*** RECORD EXTRACTS ***

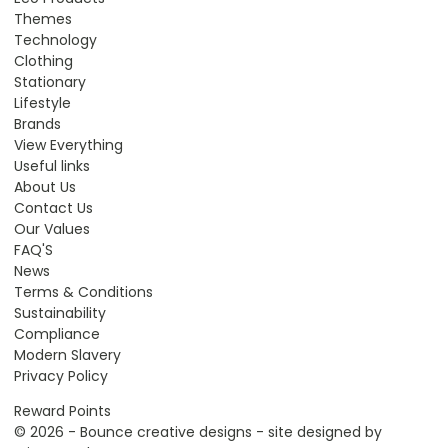
Themes
Technology
Clothing
Stationary
Lifestyle
Brands
View Everything
Useful links
About Us
Contact Us
Our Values
FAQ'S
News
Terms & Conditions
Sustainability
Compliance
Modern Slavery
Privacy Policy
Reward Points
© 2026 - Bounce creative designs - site designed by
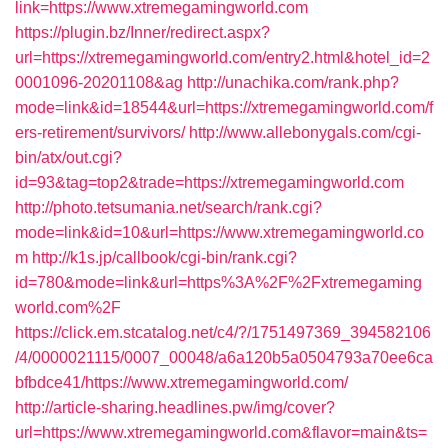
link=https://www.xtremegamingworld.com
https://plugin.bz/Inner/redirect.aspx?
url=https://xtremegamingworld.com/entry2.html&hotel_id=2
0001096-20201108&ag
http://unachika.com/rank.php?
mode=link&id=18544&url=https://xtremegamingworld.com/f
ers-retirement/survivors/
http://www.allebonygals.com/cgi-
bin/atx/out.cgi?
id=93&tag=top2&trade=https://xtremegamingworld.com
http://photo.tetsumania.net/search/rank.cgi?
mode=link&id=10&url=https://www.xtremegamingworld.co
m
http://k1s.jp/callbook/cgi-bin/rank.cgi?
id=780&mode=link&url=https%3A%2F%2Fxtremegaming
world.com%2F
https://click.em.stcatalog.net/c4/?/1751497369_394582106
/4/0000021115/0007_00048/a6a120b5a0504793a70ee6ca
bfbdce41/https://www.xtremegamingworld.com/
http://article-sharing.headlines.pw/img/cover?
url=https://www.xtremegamingworld.com&flavor=main&ts=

***

TASK DETAILS:
Read the listing line by line, and copy each line in which the word "rank" is found.

RESPONSE AREA:
http://unachika.com/rank.php?
http://photo.tetsumania.net/search/rank.cgi?
http://k1s.jp/callbook/cgi-bin/rank.cgi?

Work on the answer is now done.